[Saved entries]
________________________

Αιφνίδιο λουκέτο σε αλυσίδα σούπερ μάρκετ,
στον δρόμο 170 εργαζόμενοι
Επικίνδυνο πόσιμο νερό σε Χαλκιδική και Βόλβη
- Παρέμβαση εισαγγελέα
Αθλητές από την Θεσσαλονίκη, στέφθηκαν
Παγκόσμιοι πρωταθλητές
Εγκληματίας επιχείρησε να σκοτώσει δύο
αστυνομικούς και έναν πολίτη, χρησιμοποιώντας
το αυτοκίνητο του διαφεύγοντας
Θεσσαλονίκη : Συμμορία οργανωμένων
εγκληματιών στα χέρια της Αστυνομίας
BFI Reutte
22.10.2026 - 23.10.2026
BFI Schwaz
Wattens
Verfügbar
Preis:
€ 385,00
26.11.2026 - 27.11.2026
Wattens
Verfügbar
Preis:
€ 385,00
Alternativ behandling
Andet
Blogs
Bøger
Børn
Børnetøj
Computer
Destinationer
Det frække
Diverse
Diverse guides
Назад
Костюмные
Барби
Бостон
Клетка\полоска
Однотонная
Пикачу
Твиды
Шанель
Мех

________________________

_Work order_.
Find how many lines in the records contain the string "Θεσσαλονίκη", then give the number alone.

_Response for this exercise_.
2